Fife Council has apologised
Fife Council has apologised

Planned increases in charges for meals on wheels, community alarms and local authority day care in Fife have been scrapped.

Councillors on the region’s executive committee agreed to freeze fees for service users despite pressure to hike up the charges.

The decision means an estimated £287,000 of income which would have been generated will now not be realised, putting more strain on the region’s health and social care partnership which, as revealed by The Courier on Friday, is already facing a £23.6 million budget gap.

Three options were presented to committee members and it had looked last week like councillors would back a “minimal” increase which would have seen community alarm charges go up from £2 per week to £2.50, meals on wheels and day care charges rise from £3.75 to £4.25, and residential home costs elevated from £914 to £947 per week from April 10.

Councillors voted 14-3 in favour of retaining the status quo, meaning cash will have to be found from elsewhere to help meet the shortfall.

Council leader David Ross, who proposed the motion to freeze the charges, explained: “The whole point of this is that we should not be getting the users of these services, some of whom are the most vulnerable, to subsidise a budget gap.

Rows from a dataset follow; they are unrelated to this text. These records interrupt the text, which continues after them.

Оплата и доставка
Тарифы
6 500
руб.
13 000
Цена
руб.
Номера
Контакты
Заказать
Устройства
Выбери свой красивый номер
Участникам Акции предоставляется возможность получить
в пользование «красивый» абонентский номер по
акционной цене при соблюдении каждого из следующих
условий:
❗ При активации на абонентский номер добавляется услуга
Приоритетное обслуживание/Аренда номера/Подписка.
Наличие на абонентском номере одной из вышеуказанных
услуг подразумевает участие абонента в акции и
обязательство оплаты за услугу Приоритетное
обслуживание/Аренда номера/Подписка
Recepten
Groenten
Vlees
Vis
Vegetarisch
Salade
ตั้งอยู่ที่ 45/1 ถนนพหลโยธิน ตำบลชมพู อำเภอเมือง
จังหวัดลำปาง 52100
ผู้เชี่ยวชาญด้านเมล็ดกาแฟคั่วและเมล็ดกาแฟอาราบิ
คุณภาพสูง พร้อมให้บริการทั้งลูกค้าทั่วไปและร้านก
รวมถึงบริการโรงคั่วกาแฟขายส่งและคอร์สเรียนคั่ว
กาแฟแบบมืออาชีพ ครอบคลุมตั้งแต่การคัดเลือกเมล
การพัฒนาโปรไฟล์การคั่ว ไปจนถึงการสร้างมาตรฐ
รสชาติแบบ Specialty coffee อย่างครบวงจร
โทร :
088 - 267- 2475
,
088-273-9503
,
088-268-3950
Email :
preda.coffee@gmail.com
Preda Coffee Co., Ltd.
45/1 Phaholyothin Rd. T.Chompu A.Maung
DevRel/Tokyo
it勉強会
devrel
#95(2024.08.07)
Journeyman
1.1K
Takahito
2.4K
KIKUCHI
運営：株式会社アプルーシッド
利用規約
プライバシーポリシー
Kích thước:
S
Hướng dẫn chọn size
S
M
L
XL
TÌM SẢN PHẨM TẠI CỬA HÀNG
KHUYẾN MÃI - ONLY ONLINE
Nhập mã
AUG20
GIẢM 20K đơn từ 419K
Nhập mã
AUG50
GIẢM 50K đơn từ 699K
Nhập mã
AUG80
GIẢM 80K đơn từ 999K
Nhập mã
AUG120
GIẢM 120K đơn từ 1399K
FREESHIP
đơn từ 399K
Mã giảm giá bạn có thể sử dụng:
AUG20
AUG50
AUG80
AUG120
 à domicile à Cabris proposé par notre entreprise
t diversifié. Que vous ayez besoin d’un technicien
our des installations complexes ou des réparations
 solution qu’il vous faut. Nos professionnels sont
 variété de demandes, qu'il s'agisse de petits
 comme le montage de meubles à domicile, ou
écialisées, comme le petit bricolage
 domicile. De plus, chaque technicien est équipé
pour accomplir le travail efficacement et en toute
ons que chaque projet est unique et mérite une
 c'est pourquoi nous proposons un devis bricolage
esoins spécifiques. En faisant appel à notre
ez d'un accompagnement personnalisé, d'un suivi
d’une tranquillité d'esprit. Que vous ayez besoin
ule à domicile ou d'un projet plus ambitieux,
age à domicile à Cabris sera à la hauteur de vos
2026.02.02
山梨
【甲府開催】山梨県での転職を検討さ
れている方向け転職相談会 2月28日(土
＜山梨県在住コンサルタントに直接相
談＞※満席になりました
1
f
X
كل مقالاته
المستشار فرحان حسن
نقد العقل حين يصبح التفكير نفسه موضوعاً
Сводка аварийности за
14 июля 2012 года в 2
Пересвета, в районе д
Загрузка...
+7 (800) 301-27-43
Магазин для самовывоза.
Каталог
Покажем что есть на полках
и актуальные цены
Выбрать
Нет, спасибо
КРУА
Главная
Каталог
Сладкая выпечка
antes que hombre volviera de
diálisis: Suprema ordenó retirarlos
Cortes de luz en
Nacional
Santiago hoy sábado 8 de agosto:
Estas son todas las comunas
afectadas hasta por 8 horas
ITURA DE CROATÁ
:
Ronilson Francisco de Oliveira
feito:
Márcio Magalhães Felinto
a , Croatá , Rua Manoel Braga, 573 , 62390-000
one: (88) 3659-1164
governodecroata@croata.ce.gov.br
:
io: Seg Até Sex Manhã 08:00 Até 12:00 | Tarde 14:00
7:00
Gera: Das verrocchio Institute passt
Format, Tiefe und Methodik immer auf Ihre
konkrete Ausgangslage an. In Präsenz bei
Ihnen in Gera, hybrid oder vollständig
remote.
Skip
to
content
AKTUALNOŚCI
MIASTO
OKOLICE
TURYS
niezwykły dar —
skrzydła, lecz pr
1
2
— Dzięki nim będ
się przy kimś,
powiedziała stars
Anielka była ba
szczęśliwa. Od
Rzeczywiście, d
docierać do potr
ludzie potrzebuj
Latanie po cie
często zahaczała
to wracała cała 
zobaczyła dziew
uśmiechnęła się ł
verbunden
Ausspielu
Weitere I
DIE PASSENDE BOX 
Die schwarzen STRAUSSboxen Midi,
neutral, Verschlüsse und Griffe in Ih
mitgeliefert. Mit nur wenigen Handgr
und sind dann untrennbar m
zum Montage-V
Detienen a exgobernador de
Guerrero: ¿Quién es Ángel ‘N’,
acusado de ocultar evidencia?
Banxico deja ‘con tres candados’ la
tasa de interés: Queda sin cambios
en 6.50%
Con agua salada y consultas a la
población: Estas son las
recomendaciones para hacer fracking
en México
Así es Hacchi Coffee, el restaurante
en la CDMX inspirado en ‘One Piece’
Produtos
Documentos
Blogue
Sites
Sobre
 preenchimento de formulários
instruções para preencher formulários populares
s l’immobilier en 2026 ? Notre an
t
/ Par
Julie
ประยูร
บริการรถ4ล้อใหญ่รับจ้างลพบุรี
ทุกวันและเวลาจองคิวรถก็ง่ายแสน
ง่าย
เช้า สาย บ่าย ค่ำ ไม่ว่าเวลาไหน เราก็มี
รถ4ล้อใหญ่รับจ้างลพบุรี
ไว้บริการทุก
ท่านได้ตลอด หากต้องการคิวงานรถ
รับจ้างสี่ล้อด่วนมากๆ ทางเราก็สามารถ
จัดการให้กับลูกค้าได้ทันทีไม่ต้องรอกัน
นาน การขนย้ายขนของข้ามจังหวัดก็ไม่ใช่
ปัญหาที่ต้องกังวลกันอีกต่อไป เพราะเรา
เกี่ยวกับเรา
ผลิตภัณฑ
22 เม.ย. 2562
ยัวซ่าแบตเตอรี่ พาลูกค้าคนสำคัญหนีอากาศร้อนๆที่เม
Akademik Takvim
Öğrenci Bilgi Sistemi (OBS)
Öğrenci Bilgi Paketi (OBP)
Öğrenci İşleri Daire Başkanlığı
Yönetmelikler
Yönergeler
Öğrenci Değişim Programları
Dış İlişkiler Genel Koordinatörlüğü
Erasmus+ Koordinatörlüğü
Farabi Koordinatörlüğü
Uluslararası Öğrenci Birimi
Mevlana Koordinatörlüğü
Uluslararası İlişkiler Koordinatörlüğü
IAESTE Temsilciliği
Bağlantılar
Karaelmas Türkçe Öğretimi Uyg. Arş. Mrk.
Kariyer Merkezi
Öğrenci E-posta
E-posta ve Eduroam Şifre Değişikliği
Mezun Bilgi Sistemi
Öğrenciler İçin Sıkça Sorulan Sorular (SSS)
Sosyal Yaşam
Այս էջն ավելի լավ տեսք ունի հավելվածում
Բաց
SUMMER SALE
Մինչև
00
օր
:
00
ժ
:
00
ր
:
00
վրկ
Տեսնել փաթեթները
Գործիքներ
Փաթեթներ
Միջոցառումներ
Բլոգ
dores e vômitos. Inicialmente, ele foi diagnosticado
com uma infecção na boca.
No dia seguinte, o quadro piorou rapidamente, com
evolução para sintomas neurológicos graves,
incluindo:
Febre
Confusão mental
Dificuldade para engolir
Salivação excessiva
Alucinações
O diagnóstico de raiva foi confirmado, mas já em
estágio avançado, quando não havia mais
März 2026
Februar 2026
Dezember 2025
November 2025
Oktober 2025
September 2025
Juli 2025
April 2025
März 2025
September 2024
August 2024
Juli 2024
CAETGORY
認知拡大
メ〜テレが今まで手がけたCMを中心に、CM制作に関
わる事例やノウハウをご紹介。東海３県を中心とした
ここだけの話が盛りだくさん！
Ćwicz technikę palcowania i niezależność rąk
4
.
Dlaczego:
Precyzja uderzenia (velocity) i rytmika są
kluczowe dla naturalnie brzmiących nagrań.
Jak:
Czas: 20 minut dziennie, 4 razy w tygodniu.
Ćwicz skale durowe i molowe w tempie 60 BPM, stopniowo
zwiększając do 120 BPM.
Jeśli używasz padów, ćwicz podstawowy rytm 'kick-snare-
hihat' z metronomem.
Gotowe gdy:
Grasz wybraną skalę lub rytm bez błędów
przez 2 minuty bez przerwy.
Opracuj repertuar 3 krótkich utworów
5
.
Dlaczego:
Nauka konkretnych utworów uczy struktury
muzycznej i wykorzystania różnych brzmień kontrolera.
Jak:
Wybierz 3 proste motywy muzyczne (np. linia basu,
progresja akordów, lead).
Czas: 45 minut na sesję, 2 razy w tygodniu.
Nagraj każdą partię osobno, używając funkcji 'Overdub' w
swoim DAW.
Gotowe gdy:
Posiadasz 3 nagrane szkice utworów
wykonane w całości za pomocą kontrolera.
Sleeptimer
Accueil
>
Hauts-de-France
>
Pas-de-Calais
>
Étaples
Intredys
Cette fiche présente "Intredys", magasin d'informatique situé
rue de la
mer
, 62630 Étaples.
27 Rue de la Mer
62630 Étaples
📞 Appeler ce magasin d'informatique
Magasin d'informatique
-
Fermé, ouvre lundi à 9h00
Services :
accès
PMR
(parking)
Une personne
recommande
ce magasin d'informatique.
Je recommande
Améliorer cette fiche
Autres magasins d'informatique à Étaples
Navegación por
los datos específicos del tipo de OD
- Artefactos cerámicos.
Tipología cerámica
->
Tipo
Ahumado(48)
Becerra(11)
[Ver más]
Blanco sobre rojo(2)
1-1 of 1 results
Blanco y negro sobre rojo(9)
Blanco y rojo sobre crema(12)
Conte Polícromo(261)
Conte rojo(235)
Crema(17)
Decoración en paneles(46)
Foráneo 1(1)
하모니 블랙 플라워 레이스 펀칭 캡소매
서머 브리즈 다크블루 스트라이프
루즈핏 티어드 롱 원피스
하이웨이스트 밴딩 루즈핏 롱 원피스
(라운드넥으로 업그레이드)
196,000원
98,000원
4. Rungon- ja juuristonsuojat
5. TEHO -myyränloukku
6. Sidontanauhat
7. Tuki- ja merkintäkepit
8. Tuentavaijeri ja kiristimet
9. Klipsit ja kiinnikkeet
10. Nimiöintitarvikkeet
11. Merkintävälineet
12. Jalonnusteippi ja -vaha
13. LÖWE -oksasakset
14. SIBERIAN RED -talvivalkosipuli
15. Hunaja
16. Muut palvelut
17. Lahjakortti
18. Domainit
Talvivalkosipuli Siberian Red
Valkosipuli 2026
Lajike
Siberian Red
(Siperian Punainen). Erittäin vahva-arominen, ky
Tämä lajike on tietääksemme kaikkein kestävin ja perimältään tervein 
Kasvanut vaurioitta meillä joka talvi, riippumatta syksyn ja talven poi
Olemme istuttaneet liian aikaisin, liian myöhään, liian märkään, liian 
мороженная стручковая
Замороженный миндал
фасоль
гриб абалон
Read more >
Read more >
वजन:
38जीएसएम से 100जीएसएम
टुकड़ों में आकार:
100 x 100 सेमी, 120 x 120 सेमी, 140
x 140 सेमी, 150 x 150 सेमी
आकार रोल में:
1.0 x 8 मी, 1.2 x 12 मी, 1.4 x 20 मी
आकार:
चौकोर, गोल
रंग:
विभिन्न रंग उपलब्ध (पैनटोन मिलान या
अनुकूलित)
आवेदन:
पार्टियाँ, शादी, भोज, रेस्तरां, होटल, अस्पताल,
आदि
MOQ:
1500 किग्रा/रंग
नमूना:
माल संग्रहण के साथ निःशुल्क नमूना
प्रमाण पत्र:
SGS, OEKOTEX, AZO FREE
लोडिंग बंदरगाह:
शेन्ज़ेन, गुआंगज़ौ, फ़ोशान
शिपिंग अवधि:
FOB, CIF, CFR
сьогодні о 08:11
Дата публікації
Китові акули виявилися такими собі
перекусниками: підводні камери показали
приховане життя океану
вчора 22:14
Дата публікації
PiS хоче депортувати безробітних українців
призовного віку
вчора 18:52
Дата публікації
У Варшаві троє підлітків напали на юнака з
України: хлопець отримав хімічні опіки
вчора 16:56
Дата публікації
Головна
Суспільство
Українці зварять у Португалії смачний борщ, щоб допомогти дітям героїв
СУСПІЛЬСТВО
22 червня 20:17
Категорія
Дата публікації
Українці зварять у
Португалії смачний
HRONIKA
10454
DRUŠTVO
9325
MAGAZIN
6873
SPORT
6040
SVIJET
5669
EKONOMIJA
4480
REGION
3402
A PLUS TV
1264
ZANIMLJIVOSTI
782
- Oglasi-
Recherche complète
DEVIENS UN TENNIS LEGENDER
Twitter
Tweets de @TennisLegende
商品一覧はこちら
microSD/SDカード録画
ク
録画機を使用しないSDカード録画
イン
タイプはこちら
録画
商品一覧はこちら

“The danger we would have there is that people will start saying ‘I don’t want that’, ‘I don’t want to use this service’, and that will add up more and more problems for the rest of the system.

“At the end of the day, if the Integrated Joint Board (IJB) don’t feel they can manage and they have a shortfall, they have the facility to come back to the council at a later date and look at how that could be addressed.

“But I don’t think we should be putting the burden again on those who receive meals on wheels, local authority day care and community alarms.”

Liberal Democrat councillor Tim Brett proposed the minimal increase should be pursued, citing his concern over the impact on social care budgets.

“If we don’t do this then we’re simply dumping on the IJB to find more money from somewhere else,” he said, suggesting that May’s council elections may have been the “driving force” behind the freeze.

Mr Brett added the proposed increase would only take the cost of community alarms to £2.50 a week, which compared favourably with other council areas like Edinburgh, where the cost is £5.80 per week, Angus (£4.75) and and Dumfries and Galloway (£3.60).

Cupar councillor Bryan Poole agreed, adding: “Services which are already creaking are going to struggle to cope if we don’t put it up.”

However, councillors voted overwhelmingly in favour of maintaining the current charges.

A higher increase which would have seen community alarm costs go up by £1 and meals on wheels and day care rise by £1.25 per week was dismissed, as was a “full cost recovery” option which could have seen community alarm charges more than double to £4.22 per week, local authority day care costs rise more than double to £8 per week, and meals on wheels charges pushed up to £5.94 per week.